Among potential buyers are British billionaire Michael Ashcroft, a top donor and prominent supporter of the country’s Conservative Party and a philanthropist and backer of armed forces personnel and military veterans.

“Jock Fraser”, as he was better known to friends, served in Hong Kong’s colonial government as defence secretary and assistant attorney general. The Scotsman was among 33 people beheaded by the Japanese in 1943. He was accused of planning an escape and maintaining communications with allied forces. He was 47 years old.


John Alexander Fraser. Photo: SCMP Pictures

Fraser’s award sits among 161 recipients of the George Cross since the honour was instituted in 1940, of which 86 have been posthumously awarded. Recipients of other similar awards which have since been phased out, including the Albert and Edward medals, have exchange these for a George Cross in recent decades, bringing the total number to 410.

Will Bennett, a spokesman for auctioneer Dix Noonan Webb, which is responsible for the sale of the medal, said the rare piece was expected to be “much sought after” by collectors.

Ashcroft owns the world’s largest collection of Victoria Crosses and George Crosses, which are on display at the Imperial War Museum in London.

The philanthropist told the Sunday Morning Post he was aware of the sale. He has a track record of preserving military honours for the public.

Last year he purchased a posthumous George Cross awarded to Violette Szabo, a British spy tortured and executed by the Nazis in the second world war, for a world record £312,000 (HK$3.1 million) at the same auction house.


Fraser’s leather suitcase in which his possessions, including his last letter, were returned to his widow after the war. Photo: SCMP Pictures

Fraser was awarded the medal in 1946 for his “outstanding courage” and “magnificent conduct” in enduring severe and prolonged torture at the hands of the Japanese prison guards at the Stanley civilian internment camp. Despite vicious beatings, he withheld information that would have implicated his fellow detainees in clandestine operations undertaken receiving information inside the camp and smuggling messages outside.

Other Hong Kong recipients of the George Cross include British army officer Lance Newnham, Indian army captain Mateen Ansari, Douglas Ford of the Royal Scots, and flight lieutenant Hector Gray of the Royal Air Force. Like Fraser, these men plotted a mass escape from prisoner-of-war camps, but as the Japanese grew suspicious, they were tortured or immediately executed for their acts.

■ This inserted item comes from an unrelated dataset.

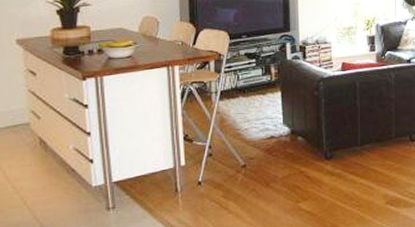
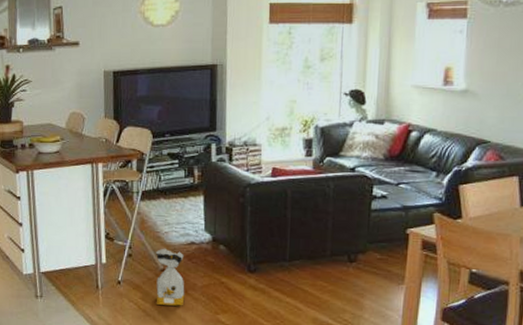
bag: none [237,144,267,201] -> present [156,248,185,306]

The Japanese occupation of Hong Kong began on Christmas Day 1941 and lasted for three and a half years in which many endured hardship and tens of thousands of Hongkongers either starved to death or were executed, raped, or tortured.


The initial wooden cross on Fraser’s grave (right) and his Commonwealth War Graves Commission headstone (left) at Stanley Military Cemetery. Photo: SCMP Pictures

The auction on July 22 could see the medal fetch between £120,000 and £150,000. The lot will include an archive of letters, photographs and newspaper cuttings contained in Fraser’s leather suitcase.

Fraser moved to Hong Kong and joined the colonial government in 1919.

In his formative years, after the outbreak of hostilities in the first world war in July 1914, he was commissioned into the 9th battalion of the Royal Scots Fusiliers.

He would transfer to their Machine Gun Corps in 1916, and in June of the same year he went to France where he would win the military cross for his bravery in the Battle of the Somme – one of the bloodiest military battles in history in which one million men were wounded or killed.